→ **EXTRAIT CHOISI**:
——
Il y a supernova et supernova. On connaît assez bien les supernovas thermonucléaires de type Ia (des explosions de naines blanches ayant dépassé 1,4 masses solaires) et les supernovas à effondrement de coeur, de type II, des explosions d'étoiles de plus de 8 masses solaires. Mais parmi les supernovas de type Ia, il existe aussi plusieurs canaux pouvant mener à l'explosion de la naine blanche : soit une accrétion de matière d'une compagne naine blanche, soit d'une étoile moins dégénérée. Aujourd'hui, une équipe de chercheurs publie la détection pour la première fois d'un signal radio tardif provenant d'une supernova classée en type Ia, et ce signal indique très clairement la nature de l'étoile donneuse. L'étude est publiée dans Nature.
Erik Kool (université de Stockholm) et ses collaborateurs ont détecté une émission radio en provenance de SN 2020eyj, ou plutôt de son résidu. Ce signal radio particulier est ce qu'on appelle un rayonnement synchrotron. Les astrophysiciens ont observé cette émission radio avec l'instrument e-MERLIN 1,66 et 2,03 ans après l'explosion.
Selon les chercheurs, il proviendrait de l'impact de l'éjecta de la supernova sur du gaz circumstellaire qui a été perdu par l'étoile donneuse de masse avant l'explosion de la naine blanche. Les chercheurs peuvent affirmer cela car des signes d'interaction circumstellaire étaient apparus dans les spectres de SN 2020eyj environ 50 jours après l'explosion. La supernova avait été classée comme une type Ia à partir d'un spectre acquis 25 jours après l'explosion qui avait eu lieu le 7 mars 2020. Et heureusement, car du fait de l'interaction avec le gaz environnant, les spectres ultérieurs donnaient une signature toute différente. Les spectres encore plus tardifs, enregistrés 131 jours après l'explosion, sont similaires à ceux d'une supernova de type Ibn, mais ces supernovas sont supposées provenir de l'effondrement du cœur d'étoiles massives (>10 M⊙ ), et ces étoiles sont peu susceptibles de se trouver dans un système binaire avec une naine blanche, car elles subiraient un effondrement gravitationnel bien avant la formation de la naine blanche...
Les raies d'émission dans les spectres tardifs révèlent en fait les caractéristiques du milieu circumstellaire, et donc de l'étoile donneuse qui a transféré de la masse à la naine blanche, et qui était riche en hélium. Comme l'hydrogène est plus facile à ioniser que l'hélium, l'absence de raies de l'hydrogène indique nécessairement que le milieu circumstellaire autour de SN 2020eyj, et donc l'étoile compagne, est riche en He et pauvre en H. Kool et ses collaborateurs ont également testé l'hypothèse d'une fusion impliquant une autre étoile naine blanche mais riche en hélium. Pour eux ce scénario est également défavorisé, car dans de tels modèles de fusion, seule une petite quantité d'hélium non brûlé (environ 0,03 M⊙) serait présente à proximité de la naine blanche ( à moins de 10 millions de km), alors que le gaz autour de SN 2020eyj se situe à plus de 10 milliards de km.
——
→ **SÉRIE D'EXERCICES**:
[A] Recopiez l'extrait sur la supernova SN 2020eyj, de "Il y a supernova" jusqu'à "publiée dans Nature.".
[B] D'après l'extrait sur la supernova SN 2020eyj, avec quel instrument les astrophysiciens ont-ils observé l'émission radio ?
[C] Poursuivez l'extrait sur la supernova SN 2020eyj à la suite de sa dernière phrase.

→ **LIGNES DE DONNÉES**:
——
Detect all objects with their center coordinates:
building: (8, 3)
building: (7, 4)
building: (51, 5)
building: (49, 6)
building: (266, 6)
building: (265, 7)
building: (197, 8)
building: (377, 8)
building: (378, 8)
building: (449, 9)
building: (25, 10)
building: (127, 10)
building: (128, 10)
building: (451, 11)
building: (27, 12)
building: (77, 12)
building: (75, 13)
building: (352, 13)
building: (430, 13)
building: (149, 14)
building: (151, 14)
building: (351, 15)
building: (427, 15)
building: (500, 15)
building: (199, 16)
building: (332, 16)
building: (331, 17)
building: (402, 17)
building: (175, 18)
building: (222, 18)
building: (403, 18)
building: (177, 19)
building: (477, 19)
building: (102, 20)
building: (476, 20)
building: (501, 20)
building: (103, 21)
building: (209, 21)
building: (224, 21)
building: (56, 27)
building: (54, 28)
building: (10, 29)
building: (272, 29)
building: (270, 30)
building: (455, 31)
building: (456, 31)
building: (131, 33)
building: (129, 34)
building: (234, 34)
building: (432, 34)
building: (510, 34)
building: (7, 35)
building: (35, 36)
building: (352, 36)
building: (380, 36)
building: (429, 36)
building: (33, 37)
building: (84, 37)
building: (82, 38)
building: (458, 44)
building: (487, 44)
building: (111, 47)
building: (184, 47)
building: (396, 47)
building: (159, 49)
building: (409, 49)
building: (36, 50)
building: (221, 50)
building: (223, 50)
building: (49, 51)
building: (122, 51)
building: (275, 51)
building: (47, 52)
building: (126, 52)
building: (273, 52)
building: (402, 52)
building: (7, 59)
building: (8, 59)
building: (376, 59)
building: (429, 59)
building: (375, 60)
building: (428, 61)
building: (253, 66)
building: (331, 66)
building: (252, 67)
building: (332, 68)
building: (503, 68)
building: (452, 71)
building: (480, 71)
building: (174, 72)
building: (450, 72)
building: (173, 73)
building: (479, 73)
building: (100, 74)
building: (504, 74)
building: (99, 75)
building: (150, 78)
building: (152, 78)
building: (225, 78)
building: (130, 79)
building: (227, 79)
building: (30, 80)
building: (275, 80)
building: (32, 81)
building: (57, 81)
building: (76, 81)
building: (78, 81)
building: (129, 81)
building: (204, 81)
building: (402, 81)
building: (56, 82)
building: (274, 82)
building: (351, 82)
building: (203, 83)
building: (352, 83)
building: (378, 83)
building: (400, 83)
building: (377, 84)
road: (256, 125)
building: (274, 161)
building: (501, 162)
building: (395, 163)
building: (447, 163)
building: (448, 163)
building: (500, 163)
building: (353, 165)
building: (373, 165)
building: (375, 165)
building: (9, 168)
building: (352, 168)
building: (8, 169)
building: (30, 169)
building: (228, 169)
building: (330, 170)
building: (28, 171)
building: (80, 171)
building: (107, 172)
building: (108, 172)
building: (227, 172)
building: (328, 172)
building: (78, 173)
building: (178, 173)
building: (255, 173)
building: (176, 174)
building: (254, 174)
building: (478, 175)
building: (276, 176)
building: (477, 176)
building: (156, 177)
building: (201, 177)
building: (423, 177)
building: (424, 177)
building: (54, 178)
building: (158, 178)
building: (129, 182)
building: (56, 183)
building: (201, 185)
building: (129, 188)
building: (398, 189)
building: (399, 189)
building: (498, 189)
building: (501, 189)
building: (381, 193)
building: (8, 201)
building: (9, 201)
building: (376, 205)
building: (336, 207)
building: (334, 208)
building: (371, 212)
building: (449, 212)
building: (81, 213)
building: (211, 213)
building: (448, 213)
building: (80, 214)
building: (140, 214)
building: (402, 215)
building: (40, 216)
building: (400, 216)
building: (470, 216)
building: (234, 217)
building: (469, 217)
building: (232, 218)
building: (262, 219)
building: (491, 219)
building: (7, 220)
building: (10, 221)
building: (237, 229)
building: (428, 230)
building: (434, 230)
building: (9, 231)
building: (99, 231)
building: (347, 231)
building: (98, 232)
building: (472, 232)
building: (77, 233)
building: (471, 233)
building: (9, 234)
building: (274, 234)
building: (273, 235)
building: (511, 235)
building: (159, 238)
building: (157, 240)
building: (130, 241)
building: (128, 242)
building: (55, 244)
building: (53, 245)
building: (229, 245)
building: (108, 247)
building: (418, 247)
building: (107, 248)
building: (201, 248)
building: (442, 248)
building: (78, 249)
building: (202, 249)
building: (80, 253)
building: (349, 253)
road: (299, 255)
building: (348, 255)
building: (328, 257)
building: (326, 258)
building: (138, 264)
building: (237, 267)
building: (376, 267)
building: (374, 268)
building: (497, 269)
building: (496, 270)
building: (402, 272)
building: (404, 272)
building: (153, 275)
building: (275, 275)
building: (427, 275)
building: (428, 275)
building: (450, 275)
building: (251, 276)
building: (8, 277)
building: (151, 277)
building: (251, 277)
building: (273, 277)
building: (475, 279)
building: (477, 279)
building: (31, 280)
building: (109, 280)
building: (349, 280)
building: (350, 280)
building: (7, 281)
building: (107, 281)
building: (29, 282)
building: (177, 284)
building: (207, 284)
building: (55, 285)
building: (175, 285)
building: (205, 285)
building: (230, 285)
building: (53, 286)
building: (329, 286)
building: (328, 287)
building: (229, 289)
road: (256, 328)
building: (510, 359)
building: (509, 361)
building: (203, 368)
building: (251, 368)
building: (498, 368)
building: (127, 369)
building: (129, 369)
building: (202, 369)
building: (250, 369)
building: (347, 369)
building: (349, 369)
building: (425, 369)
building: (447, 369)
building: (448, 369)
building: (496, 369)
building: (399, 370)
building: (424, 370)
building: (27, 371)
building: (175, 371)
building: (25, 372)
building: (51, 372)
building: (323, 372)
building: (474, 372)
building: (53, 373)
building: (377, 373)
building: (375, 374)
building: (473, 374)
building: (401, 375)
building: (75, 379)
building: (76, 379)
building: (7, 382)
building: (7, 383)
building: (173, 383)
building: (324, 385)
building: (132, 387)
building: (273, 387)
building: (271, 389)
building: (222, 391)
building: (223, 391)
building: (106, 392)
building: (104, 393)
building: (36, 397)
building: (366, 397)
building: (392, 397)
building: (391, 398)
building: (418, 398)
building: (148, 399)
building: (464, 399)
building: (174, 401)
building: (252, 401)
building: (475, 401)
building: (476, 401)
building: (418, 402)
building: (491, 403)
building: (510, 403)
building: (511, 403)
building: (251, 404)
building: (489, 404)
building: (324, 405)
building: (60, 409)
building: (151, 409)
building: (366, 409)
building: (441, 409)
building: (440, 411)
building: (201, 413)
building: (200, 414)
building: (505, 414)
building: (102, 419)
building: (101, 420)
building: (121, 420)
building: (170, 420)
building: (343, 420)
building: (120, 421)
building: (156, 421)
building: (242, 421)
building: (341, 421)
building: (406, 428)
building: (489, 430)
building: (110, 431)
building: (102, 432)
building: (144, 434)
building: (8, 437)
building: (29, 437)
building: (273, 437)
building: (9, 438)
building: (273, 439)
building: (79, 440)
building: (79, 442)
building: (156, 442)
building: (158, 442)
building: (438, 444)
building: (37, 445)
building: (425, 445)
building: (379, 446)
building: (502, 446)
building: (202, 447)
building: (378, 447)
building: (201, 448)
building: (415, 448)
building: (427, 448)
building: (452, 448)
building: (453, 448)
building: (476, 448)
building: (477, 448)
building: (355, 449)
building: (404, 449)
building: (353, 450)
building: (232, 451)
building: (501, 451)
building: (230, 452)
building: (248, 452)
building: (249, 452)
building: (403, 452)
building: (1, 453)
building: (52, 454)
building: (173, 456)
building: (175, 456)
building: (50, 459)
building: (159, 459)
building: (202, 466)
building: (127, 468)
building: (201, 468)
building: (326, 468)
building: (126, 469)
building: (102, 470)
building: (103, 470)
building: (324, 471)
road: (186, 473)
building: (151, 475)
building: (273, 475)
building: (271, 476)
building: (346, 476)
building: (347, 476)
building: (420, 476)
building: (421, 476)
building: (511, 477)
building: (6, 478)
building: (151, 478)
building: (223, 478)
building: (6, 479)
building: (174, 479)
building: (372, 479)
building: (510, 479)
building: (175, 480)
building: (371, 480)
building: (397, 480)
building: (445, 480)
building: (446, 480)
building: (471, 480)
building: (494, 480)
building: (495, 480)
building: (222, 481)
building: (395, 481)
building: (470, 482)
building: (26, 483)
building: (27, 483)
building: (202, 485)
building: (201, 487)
——
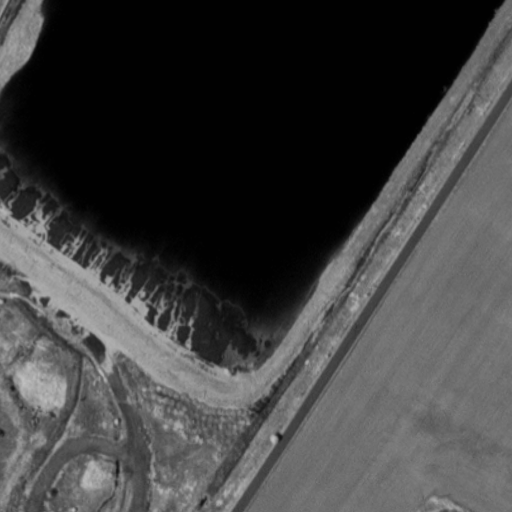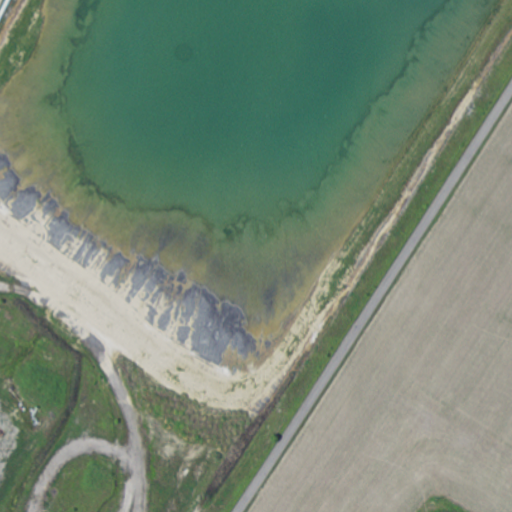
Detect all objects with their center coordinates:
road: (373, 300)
——
→ **RÉPONSES RÉDIGÉES**:
[A]
Il y a supernova et supernova. On connaît assez bien les supernovas thermonucléaires de type Ia (des explosions de naines blanches ayant dépassé 1,4 masses solaires) et les supernovas à effondrement de coeur, de type II, des explosions d'étoiles de plus de 8 masses solaires. Mais parmi les supernovas de type Ia, il existe aussi plusieurs canaux pouvant mener à l'explosion de la naine blanche : soit une accrétion de matière d'une compagne naine blanche, soit d'une étoile moins dégénérée. Aujourd'hui, une équipe de chercheurs publie la détection pour la première fois d'un signal radio tardif provenant d'une supernova classée en type Ia, et ce signal indique très clairement la nature de l'étoile donneuse. L'étude est publiée dans Nature.

[B] Avec l'instrument e-MERLIN.

[C]
La détection du rayonnement synchrotron vient donc à point nommé pour confirmer le scénario de l'interaction avec un milieu circumstellaire dans SN 2020eyj, une confirmation inédite dans une SN Ia, un signal qui a été enregistré à une fréquence de 5,1 GHz 605 et 741 jours après la première détection. Kool et son équipe ont modélisé l'émission radio synchrotron, qui résulte de l'interaction de choc entre l'éjecta et le CSM, en supposant deux configurations de base du gaz circumstellaire attendues dans un tel système : une coquille à densité constante d'une part et un profil de densité semblable à un vent avec une densité ρ ∝ 1/r² . Une coquille à densité constante pourrait résulter d'un événement d'éjection de masse tel qu'une nova, alors qu'un profil de type vent serait attendu d'un vent optiquement épais, dans lequel le taux de transfert de masse de l'étoile donneuse vers la naine blanche dépasse l'accrétion maximale en He que la naine blanche peut brûler sur sa surface.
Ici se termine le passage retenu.